“We’re awake now, and the question is how do we stay awake to the living world? How do we make the act of asking nature’s advice a normal part of everyday inventing?” – Janine Benyus
Janine Benyus, author of Biomimicry, and co-founder of Project Drawdown explains ways that nature has managed ‘waste’ for eons before we arrived on the scene. Munibung Hill and her residents – ‘our biological elders’ (says Benyus), our wise ancestors – are earth savvy and can, if we pay attention, teach us a thing or two. After all they’ve come up with solutions many times over. Aspects of our lifestyle that we’ve turned into mountains of ‘waste’ they deem to be totally out of order.

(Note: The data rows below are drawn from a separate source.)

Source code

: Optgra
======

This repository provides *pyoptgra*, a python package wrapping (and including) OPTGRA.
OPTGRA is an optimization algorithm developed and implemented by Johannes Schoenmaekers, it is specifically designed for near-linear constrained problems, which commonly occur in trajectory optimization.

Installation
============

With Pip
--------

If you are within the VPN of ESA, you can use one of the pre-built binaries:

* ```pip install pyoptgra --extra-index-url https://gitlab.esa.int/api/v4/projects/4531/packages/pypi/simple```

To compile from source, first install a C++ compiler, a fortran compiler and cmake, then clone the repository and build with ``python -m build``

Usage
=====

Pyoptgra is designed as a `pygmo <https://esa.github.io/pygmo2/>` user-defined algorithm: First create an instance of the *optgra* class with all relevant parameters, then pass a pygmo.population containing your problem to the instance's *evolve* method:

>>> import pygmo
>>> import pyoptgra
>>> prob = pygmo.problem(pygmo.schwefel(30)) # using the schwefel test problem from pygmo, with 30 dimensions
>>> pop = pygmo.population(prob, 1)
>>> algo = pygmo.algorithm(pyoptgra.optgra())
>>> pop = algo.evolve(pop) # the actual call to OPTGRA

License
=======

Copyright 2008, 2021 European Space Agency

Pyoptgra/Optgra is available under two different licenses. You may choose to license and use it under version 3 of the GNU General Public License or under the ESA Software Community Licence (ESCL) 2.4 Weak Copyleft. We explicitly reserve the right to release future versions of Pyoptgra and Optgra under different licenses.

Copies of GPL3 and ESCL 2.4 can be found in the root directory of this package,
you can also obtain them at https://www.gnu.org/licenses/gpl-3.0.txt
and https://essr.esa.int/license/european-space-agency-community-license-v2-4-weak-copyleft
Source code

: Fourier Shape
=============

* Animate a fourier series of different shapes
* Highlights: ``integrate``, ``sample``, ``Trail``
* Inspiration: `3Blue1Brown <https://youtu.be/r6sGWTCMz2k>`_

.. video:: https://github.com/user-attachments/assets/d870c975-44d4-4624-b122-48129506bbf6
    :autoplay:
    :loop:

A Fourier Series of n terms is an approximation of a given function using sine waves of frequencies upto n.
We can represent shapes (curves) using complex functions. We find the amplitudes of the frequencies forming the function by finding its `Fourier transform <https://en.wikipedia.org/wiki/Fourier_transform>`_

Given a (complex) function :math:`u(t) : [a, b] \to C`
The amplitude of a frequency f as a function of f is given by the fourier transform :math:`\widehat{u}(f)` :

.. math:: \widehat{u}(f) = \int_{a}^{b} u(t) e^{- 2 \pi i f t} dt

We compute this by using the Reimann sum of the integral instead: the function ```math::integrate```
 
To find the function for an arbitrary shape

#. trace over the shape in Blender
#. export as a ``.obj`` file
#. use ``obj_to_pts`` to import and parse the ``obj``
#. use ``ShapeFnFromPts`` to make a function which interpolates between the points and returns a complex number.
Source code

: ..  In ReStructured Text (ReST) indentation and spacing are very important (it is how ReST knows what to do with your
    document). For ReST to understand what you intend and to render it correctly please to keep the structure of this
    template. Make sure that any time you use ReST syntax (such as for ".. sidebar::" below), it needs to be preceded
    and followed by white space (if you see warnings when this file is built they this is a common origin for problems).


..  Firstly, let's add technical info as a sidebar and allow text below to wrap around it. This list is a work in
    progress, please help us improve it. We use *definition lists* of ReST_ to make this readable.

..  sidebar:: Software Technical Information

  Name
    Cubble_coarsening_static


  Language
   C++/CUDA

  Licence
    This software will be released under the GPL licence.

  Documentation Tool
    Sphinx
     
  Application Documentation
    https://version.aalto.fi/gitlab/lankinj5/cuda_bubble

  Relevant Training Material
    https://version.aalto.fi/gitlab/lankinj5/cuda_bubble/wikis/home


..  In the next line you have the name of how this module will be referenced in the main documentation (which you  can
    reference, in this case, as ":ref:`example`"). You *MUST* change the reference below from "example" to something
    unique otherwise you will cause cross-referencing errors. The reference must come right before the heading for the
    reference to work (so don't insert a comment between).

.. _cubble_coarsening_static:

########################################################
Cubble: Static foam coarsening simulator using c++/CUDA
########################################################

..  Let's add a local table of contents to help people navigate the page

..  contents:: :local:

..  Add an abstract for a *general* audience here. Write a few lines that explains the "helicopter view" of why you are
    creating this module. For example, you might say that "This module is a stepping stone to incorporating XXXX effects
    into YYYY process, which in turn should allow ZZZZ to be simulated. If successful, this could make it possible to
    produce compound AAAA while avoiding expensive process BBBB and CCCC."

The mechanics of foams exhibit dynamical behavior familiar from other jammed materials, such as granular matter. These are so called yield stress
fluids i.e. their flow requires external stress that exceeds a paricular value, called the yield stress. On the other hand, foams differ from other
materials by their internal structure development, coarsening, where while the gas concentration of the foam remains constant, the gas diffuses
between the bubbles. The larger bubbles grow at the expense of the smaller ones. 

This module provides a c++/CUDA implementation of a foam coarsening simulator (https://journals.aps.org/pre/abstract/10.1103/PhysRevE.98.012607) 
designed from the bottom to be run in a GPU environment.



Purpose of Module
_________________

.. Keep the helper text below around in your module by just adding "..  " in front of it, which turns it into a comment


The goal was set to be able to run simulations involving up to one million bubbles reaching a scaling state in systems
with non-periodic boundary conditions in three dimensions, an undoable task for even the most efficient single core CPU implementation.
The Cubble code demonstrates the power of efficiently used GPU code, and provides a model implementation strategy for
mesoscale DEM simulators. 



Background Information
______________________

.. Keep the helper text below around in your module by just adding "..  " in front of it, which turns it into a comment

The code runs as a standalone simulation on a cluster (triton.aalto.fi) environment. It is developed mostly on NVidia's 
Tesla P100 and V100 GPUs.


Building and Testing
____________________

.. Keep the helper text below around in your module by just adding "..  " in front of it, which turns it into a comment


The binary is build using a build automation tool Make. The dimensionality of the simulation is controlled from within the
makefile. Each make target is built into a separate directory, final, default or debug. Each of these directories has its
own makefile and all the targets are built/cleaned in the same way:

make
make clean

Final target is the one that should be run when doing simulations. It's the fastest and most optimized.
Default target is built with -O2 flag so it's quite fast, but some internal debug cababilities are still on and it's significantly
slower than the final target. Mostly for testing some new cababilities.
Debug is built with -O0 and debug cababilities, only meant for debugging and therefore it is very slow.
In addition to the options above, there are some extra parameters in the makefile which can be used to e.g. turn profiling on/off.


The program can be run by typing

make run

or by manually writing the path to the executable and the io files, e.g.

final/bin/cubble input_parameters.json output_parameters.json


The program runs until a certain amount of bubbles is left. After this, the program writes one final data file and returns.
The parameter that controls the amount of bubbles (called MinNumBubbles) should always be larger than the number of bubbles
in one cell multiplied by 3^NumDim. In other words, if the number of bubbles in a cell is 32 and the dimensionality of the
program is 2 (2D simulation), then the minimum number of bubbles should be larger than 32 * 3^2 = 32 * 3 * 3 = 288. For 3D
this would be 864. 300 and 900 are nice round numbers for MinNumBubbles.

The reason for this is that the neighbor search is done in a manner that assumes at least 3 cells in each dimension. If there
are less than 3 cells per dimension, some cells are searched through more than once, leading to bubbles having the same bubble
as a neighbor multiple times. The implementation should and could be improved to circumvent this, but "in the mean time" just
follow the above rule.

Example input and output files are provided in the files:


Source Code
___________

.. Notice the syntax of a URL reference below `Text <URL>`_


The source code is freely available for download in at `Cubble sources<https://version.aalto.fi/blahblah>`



Waste from food production and eating, waste from shelter and the bulding industry, waste from clothing production and keeping up with the Jones’s … and so on … non-human species don’t tolerate waste in the sense of it being something you throw away, with away being in a garbage bin to accumulate as a toxic legacy.. Not part of their lexicon….
How to become awake to the the living world …
https://www.drawdown.org/board/janine-benyus
In this presentation Benyus sets out five principles by which nature lives and by which we might gain inspiration and understanding.
1. Life runs on (current) sunlight [We run on ancient sunlight as fossil fuels]
2. Life does its chemistry in water [We tend to use very toxic solvents]
3. Life depends on local (expertise) – organisms have to learn their place and limits and opportunities.
4. Life banks on diversity and rewards cooperation.
5. Life wastes nothing, upcycles everything and does not foul its nest, or home.
6. Life uses safe elements and elegant recipes, and shuns many of the elements on the periodic table.
“We are a very young species and possibly our best stance would be as apprentices to these masters. We have to replace our old industrial chemistry with nature’s recipe book,” says Benyus.